Table 5: Results for pediatric patients.
Discussion Top
Pharmacist’s participation on trauma teams has been studied. This study found that pharmacists do have a role in the care of trauma patients. In this study, it was found that antibiotic use at trauma alerts is positively impacted by a pharmacist’s presence. When a pharmacist is present a patient is more likely to receive the appropriate dose of an antibiotic and to receive the antibiotic in a more timely fashion. The time to first dose antibiotic is an important factor to consider, as many of these patients do go directly from the emergency department to the operating room and timing of preoperative antibiotics is an important factor to consider. . In the pediatric population, there was not the same difference in timing of antibiotics as saw in the general population.

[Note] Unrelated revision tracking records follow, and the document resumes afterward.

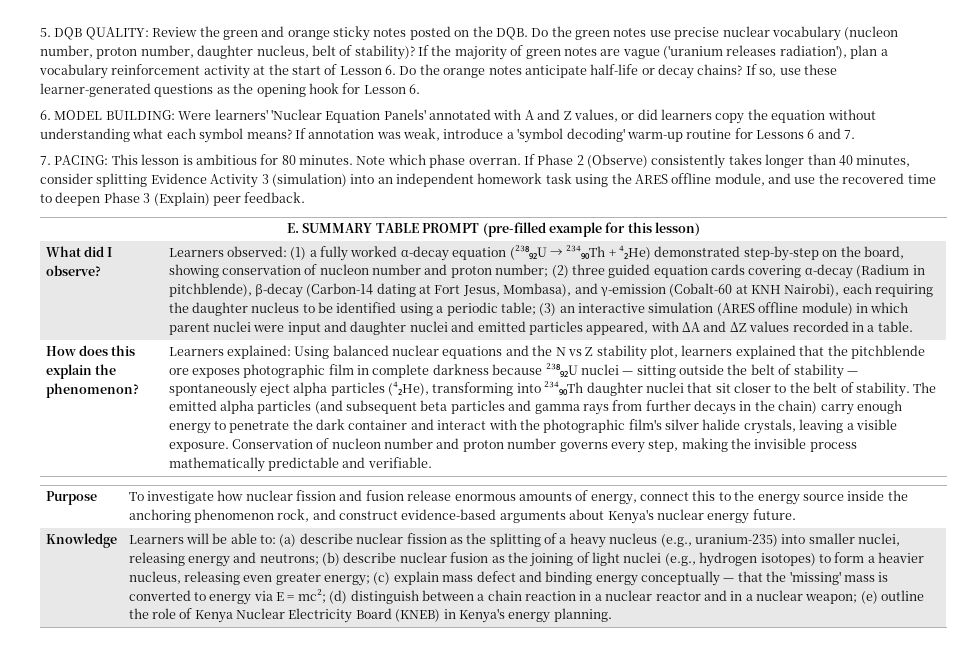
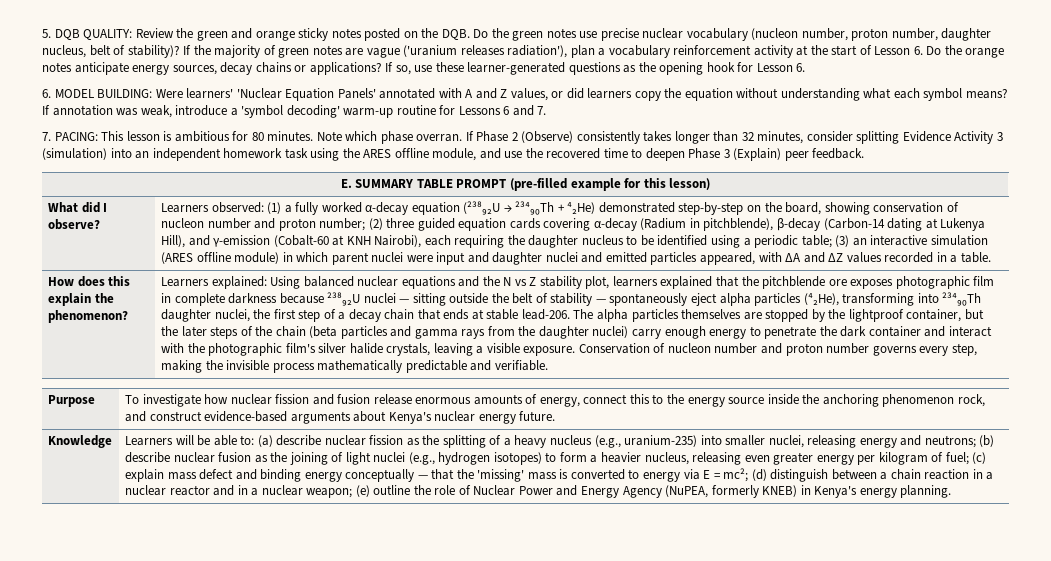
[590,64,743,79] half-life or decay chains? -> [132,62,382,75] energy sources, decay chains or applications?
[838,155,853,166] 40 -> [741,132,754,141] 32
[434,283,572,297] Fort Jesus, Mombasa), -> [940,218,986,231] [161,235,186,248] Lukenya Hill),
[645,382,937,397] [168,400,448,414] nuclei that sit closer to the belt of stability. The emitted alpha particles (and subsequent beta -> [214,309,984,322] [161,326,338,339] nuclei, the first step of a decay chain that ends at stable lead-206. The alpha particles themselves are stopped by the lightproof container, but the later steps of the chain (beta
[645,400,818,415] further decays in the chain) -> [518,326,629,339] the daughter nuclei)
[324,575,371,586] energy; -> [816,452,969,465] energy per kilogram of fuel;
[194,608,441,623] Kenya Nuclear Electricity Board (KNEB) -> [473,485,798,498] Nuclear Power and Energy Agency (NuPEA, formerly KNEB)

This is most likely because of the need to compound special pediatric concentrations of antibiotics.
The original study design was not formulated to find the financial impact pharmacists could have pertaining to medication selection. Certain broad spectrum antibiotics are appropriate according to literature and EAST Trauma guidelines, however are not always necessary. Pharmacist that responded to traumas also recommended narrower spectrum antibiotics that could potentially decrease medication usage cost while providing the same infectious prophylactic benefit. This study did not attempt to find any potential cost benefit of pharmacists responding to traumas, but this may be further explored based on the results of this study.

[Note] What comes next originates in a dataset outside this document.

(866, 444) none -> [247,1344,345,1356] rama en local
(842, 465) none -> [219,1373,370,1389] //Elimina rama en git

This study did have some limitations associated with it. The first is the retrospective nature. The investigators were relying on the documentation done by the nursing staff and physicians. There were several instances where information was not recorded in a manner which made it easy for the investigators to determine if the care provided was appropriate or not. Also, this made it difficult to determine what the final injuries were for the patients because often only the presentation is documented on the flow sheets. In these instances the records were reviewed by two independent investigators to deem appropriateness. The second and biggest limitation of this study is the fact that the data is skewed towards the no pharmacist present group. Around 2/3 of the study population fell in the no pharmacist present group. This increased our chance of not finding a difference, when one may have existed. A third limitation is that is currently impossible to determine if the results found in this study were due to practice differences between the AM and PM shifts. It is important to note however, that the primary providers who provide care to trauma patients do not differ based on this shift as they are typically on call for the entire 24 hour period. The only staff that differs is the main pharmacy staff responsible for the preparation of medications not available in the Emergency Department and the nursing staff.
ConclusionTop
This study showed that pharmacists do have a positive impact on the care a trauma patient receives while still in the trauma bay. It also is a testament to the fact that clinical pharmacy services in this area needs to be expanded such that more patients would be able to benefit from a the services a pharmacist can provide. Furthers studies should be conducted to decrease the impact of the above mentioned confounders and to determine the cost effectiveness of a pharmacist on the trauma team.